Go Cry Me A River

Hello Readers,
Not too much has been going on. I am still pretty saddened of the loss of Michael Jackson. It’s still so shocking. He was a great entertainer and God defiantly blessed him with much talent. You will truly be missed, Michael.
I just think it’s so funny how people say how much they love and adore music artists and may buy their CD’s here and there…but AS SOON AS THEY DIE…they are getting posters, putting their pictures as backgrounds on their computers, and hurrying to the stores to buy all the CD’s they DIDN’T buy when the artist was alive! I understand you want to get memories but, you were not picking up their albums, posters and what no when they were alive…how are you helping them now that they are dead?
That’s a fan…but to a certain level. Yeah you like the person, you can maintain to listen to their full songs when the come on the radio and if a concert pop up on the TV, maybe, you will watch…I was a Backstreet Boys FAN…HARDCORE! I had every single CD AND cassette tape! Everything I saw them in a magazine I cut it out and put it in a PHOTO ALBUM! (LOL And I took this to college ALONG with my BSB BOOKBAG!) Every time they came on TV, I got a blank tape and TAPED THE WHOLE SHOW (I believe I had 3 full tapes of clips of their videos, shows they did and concerts. I randomly sat and watched them when I was horny for the BSB)! Now, to me that’s a true fan. I didn’t wait until they all died and then went out and got everything their face was on. And you know what…I STILL listen to their music and I am hoping they come together again and make a freakin movie or something cause I will defiantly go see it! Now that’s what a fan is. But that’s just my opinion…
As in my previous Blog, I discussed how I am trying very hard to manage my funds better and to purchase things that are “needed” and not “wanted”. Well, I will like to say, for the first time ever, I have purchased my own Laptop! I got it from QVC and it is a HP Pavilion and it’s 15.4in. The color is gold and it is so beautiful! This is something I need (And wanted) and its all mine! I bought it with my own hard earned money and it felt great! I haven’t been using it a lot yet, because I work so much and when I get home I pass out but I defiantly will this weekend…so can’t wait for that!

════════════════

> **ACTIVITY A**: What brand and screen size is the laptop bought in the blog post?

Bounding box coordinate data
════════════════

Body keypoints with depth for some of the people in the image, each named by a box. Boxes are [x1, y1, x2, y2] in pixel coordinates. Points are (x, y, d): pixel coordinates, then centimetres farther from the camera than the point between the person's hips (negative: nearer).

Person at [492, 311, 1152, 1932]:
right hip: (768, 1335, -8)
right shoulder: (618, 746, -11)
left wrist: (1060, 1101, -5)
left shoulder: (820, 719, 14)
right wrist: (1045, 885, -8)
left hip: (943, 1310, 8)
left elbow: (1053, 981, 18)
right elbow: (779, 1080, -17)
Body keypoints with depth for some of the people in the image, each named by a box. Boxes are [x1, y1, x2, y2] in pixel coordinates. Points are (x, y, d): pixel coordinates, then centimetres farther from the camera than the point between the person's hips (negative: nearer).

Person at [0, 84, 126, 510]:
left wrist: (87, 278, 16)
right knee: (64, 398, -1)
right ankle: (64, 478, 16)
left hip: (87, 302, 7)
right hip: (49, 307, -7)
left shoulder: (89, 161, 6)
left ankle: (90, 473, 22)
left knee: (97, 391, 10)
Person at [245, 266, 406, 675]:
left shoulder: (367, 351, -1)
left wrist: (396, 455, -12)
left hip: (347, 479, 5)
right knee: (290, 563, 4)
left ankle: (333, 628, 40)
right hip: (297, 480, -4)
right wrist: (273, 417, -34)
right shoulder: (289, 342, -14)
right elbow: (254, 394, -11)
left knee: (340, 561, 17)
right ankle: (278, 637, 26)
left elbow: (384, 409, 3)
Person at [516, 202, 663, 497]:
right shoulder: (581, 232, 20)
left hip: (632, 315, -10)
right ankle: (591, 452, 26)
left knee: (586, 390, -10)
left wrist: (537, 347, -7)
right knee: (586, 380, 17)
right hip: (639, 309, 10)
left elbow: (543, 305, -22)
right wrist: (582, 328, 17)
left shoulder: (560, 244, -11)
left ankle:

════════════════

> **ACTIVITY B**: Repeat the lines of the records from the line containing "left wrist: (537, 347, -7)" up to and including the last line of the records.

> **TASK OUTPUT A**: An HP Pavilion with a 15.4-inch screen.

> **TASK OUTPUT B**:
left wrist: (537, 347, -7)
right knee: (586, 380, 17)
right hip: (639, 309, 10)
left elbow: (543, 305, -22)
right wrist: (582, 328, 17)
left shoulder: (560, 244, -11)
left ankle:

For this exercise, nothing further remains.